Could it be that each time we encounter a similar set of environmental qualities [seeing a “text” also as a recombinant pattern], we draw on our “state-change residue” of related “encoded” incidents and perform a multi-modal pattern-matching, project meaning [categorical code matches] into the environmental context (also based on a build-up of a categorical set of fields) and respond in an appropriate manner based on recombining operational categorical “fragments” [define new field interconnection flows] from the history of these registered experiences, applying them to the current context? Could an electro-chemical computer be articulated such that it would basically function in the same manner?
Starting with a new premise we call “Open Order Cybernetics” (unpublished paper by Seaman and Gaugusch) we suggest that language acquisition and the production of meaning is an open, ongoing process. This is central to articulating, operating within and extending reality. This means that the electro-chemical computer will need to be situated and informed by an embodied linguistics that is built-up over an extended period of time through reciprocal action with others, “self” and environment (both informed locally and via distributed input). Embodied learning and the definition of situated-ness become pivotal.

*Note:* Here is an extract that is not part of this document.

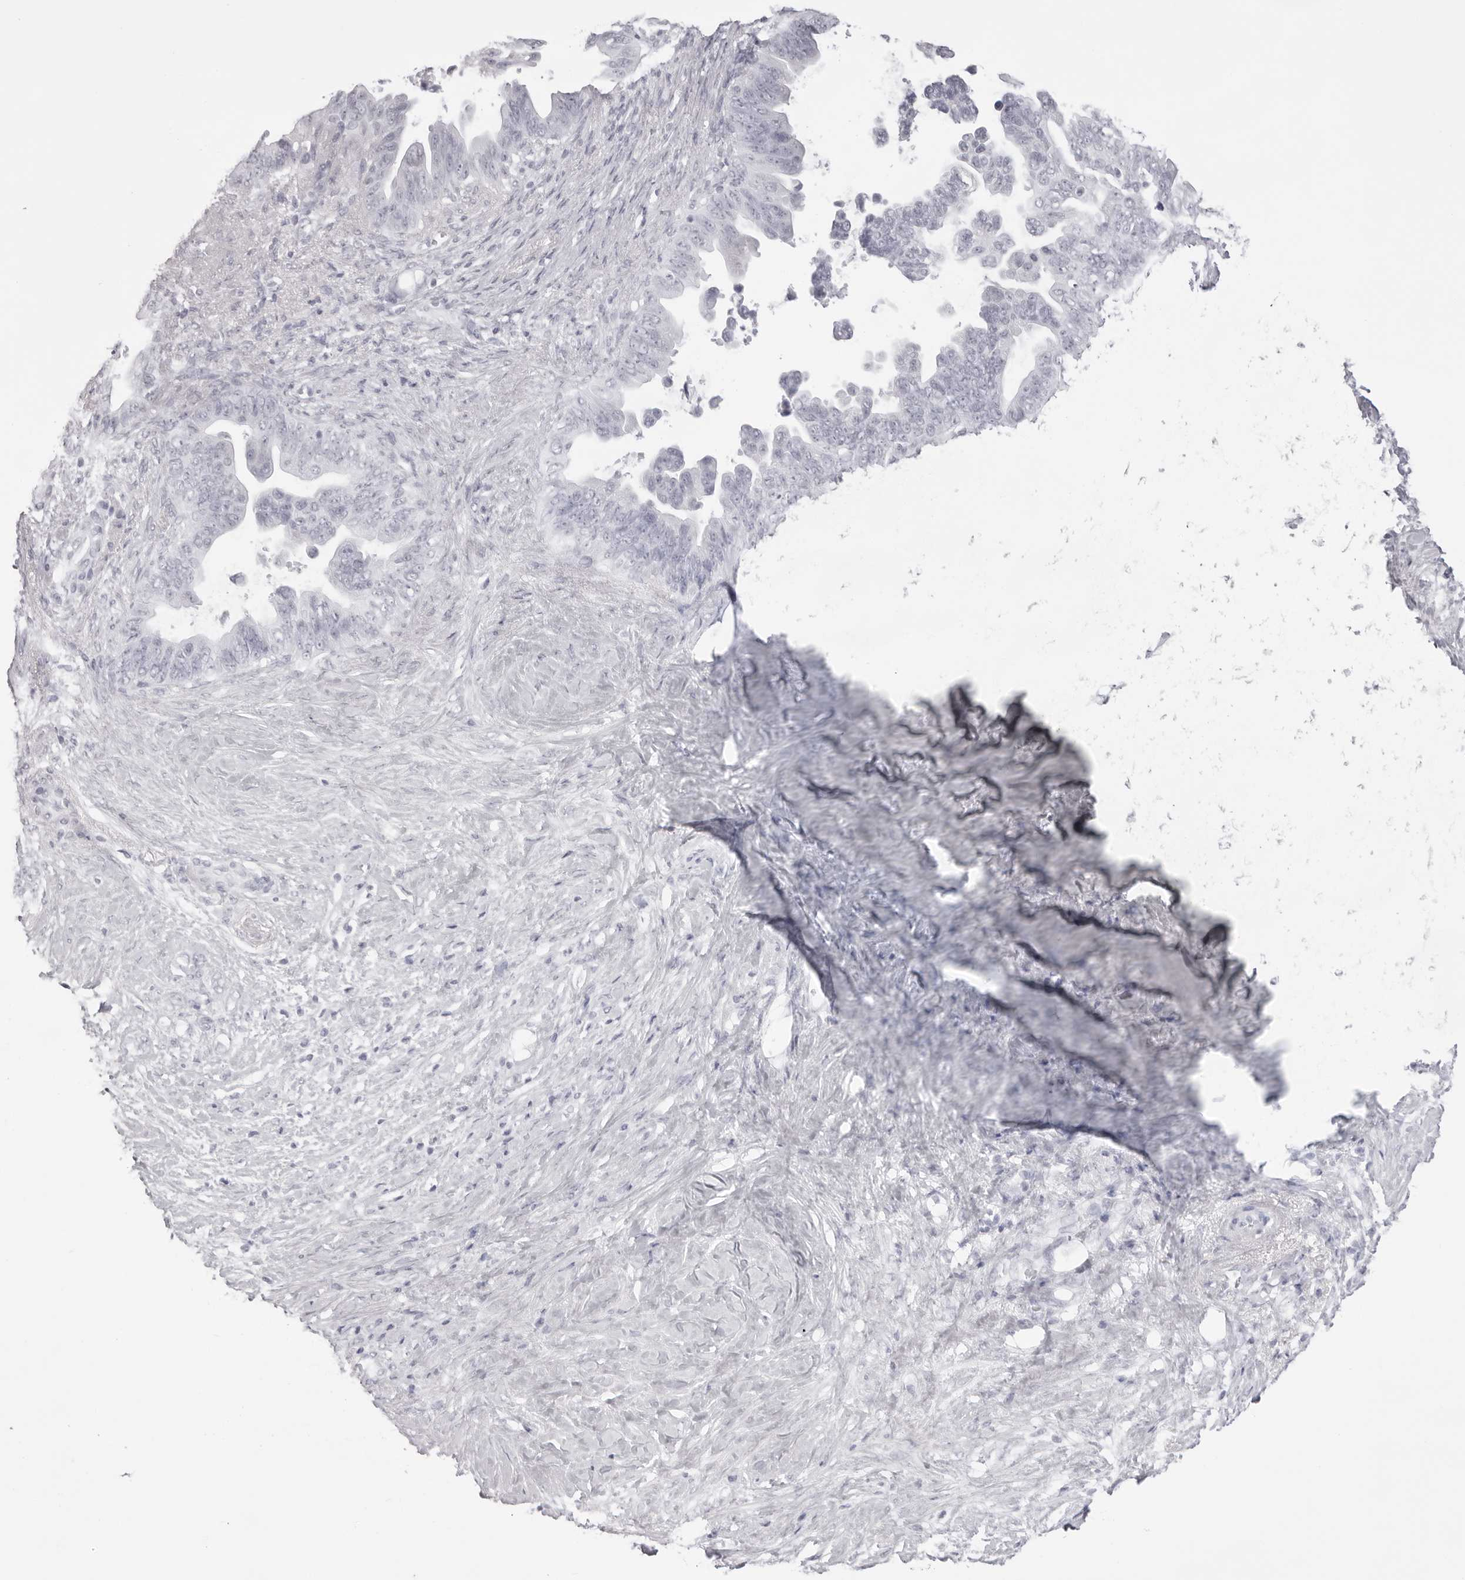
{"staining": {"intensity": "negative", "quantity": "none", "location": "none"}, "tissue": "pancreatic cancer", "cell_type": "Tumor cells", "image_type": "cancer", "snomed": [{"axis": "morphology", "description": "Adenocarcinoma, NOS"}, {"axis": "topography", "description": "Pancreas"}], "caption": "The photomicrograph shows no significant expression in tumor cells of pancreatic cancer. (Stains: DAB immunohistochemistry with hematoxylin counter stain, Microscopy: brightfield microscopy at high magnification).", "gene": "SPTA1", "patient": {"sex": "female", "age": 72}}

The constructions of an extensive multi-modal sensing system is also intrinsic to the system. The registering and categorical parsing of multiple sense perturbations over time, forms what we call spatial/temporal patterns of experience. The development of a code system that can operationally parse and operate on this input is one area of investigation. Certain understandings arise in relation to specific repeated qualities of behavior and/or environmental relation (as framed through language and mutual forming relations). Our learning from pattern-perception [field intermingling] and pattern matching [field comparison] begins with our relationship to our early environmental surroundings. Certainly operational field recombinance enables the ongoing flow of thought.
We hope to gain more knowledge about mind/brain/body in the process of this research as well as to extend understanding related to each of the disciplines described above. The approach is to build a transdisciplinary vocabulary to help bridge the fields as well as to enable discussion surrounding the model and in turn the multi-model articulation of the model through visualization and sonification and other yet to be determined forms. The clear articulation and the development of a model may potentially impact approaches to research across a number of the disciplines concerned, and in particular impact contemporary approaches to AI research.